The easiest jobs in sports are backup quarterback and baseball boss of a “rebuilding” franchise.
At least until the starting quarterback gets hurt, or the team you’re supposedly rebuilding starts winning.
Derek Falvey and Thad Levine had it easy when they arrived in Minnesota. They had tremendous young position players but faced low expectations. They were tasked with slowly building pitching throughout the organization.
That long view came into play at the trading deadline, when they dealt closer Brandon Kintzler and starter Jaime Garcia for young pitchers. Then something unexpected happened. The Twins began winning despite the best efforts of the front office.
Eddie Rosario and Jorge Polanco performed as if they belonged in the same sentence as super prospects Miguel Sano and Byron Buxton. Paul Molitor deftly handled a shallow bullpen, and the Twins earned the second AL wild-card berth.
Suddenly, Falvey and Levine are forced to win rather than taking years to painstakingly rebuild. They no longer have the luxury of time. Here’s how they need to operate under their new reality:
1. Rehire Molitor. He is a quality manager and an ideal fit. If Falvey and Levine don’t re-sign him, they will be proving themselves inflexible and tone deaf.
2. Don’t trade a position player unless you can land a top-line starter. If you couldn’t get proper value for Brian Dozier after he hit 42 home runs, you’re not going to receive proper value for any of your position players, who displayed chemistry as well as talent this season and should be given the opportunity to grow together.

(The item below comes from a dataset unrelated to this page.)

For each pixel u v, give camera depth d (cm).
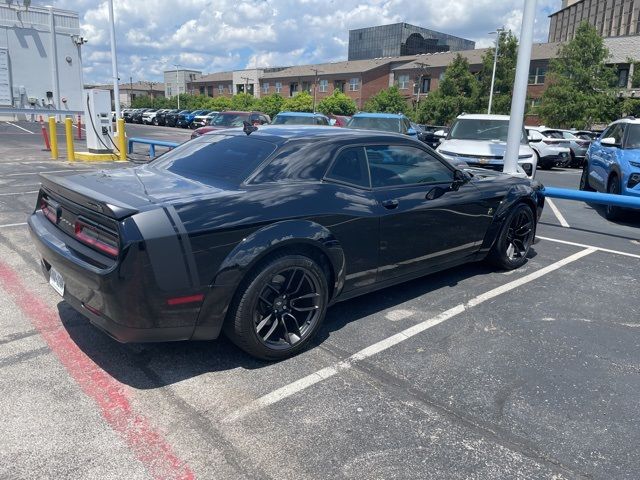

3. Confront Sano. My information is that he remains about 290 pounds. My sources say his weight complicated his recovery from the leg injury that cost him a spot on the playoff roster and could jeopardize his future at third base. The Twins need Sano at third base for at least one more year, while Joe Mauer finishes his contract. Sano will need to refine his diet to optimize his career.
4. Re-sign Kintzler. He might not be a prototypical closer, but neither was Eddie Guardado, and he produced 187 big-league saves.
5. Spend money. Free agency is often a mistake and usually a trap. But Falvey and Levine have the scaffolding of a contending team, not enough pitching, and few pitching prospects who are likely to make a difference as early as 2018. This is where the Pohlad money can help. Sign one or two starters and a closer and the Twins can contend again.
6. Don’t be fooled. The Twins ranked 19th in baseball in team ERA (4.59). No other team ranked lower than 11th made the postseason. Winning 85 games with unsettled and often mediocre pitching is a minor miracle. Miracles are fun but not always repeatable.
7. Buy Buxton self-defense lessons. He is a great outfielder and could be a great all-around player, but only if he survives. He frequently has injured himself while diving or ramming outfield walls. He’s too valuable to risk his ribs on a daily basis. He might have to curb his enthusiasm for contact to stay on the field.
8. Give the coaches a raise. The Twins became an excellent base-running team this season, took quality at-bats, and found success with young relievers who were not considered top prospects contributing down the stretch. That speaks to organizational as well as big-league coaching.
9. Don’t make any more Mientkiewicz moves. The handling of the firing of Class A manager Doug Mientkiewicz caused a lot of key former Twins, some of whom work in the organization, to question the front office’s personal skills. Dismissing Molitor would cement that negative perception.
10. Invest in Spanish lessons. Rosario, Polanco and Eduardo Escobar led by example and might have been recognized for vocal leadership if more of us knew Spanish. The Twins employ an excellent translator but might want to consider doing even more to promote their Latin Americans. Remember the “Get To Know ’Em” ad campaign? Pop that into Google Translate and celebrate the region that provided the heart of the team.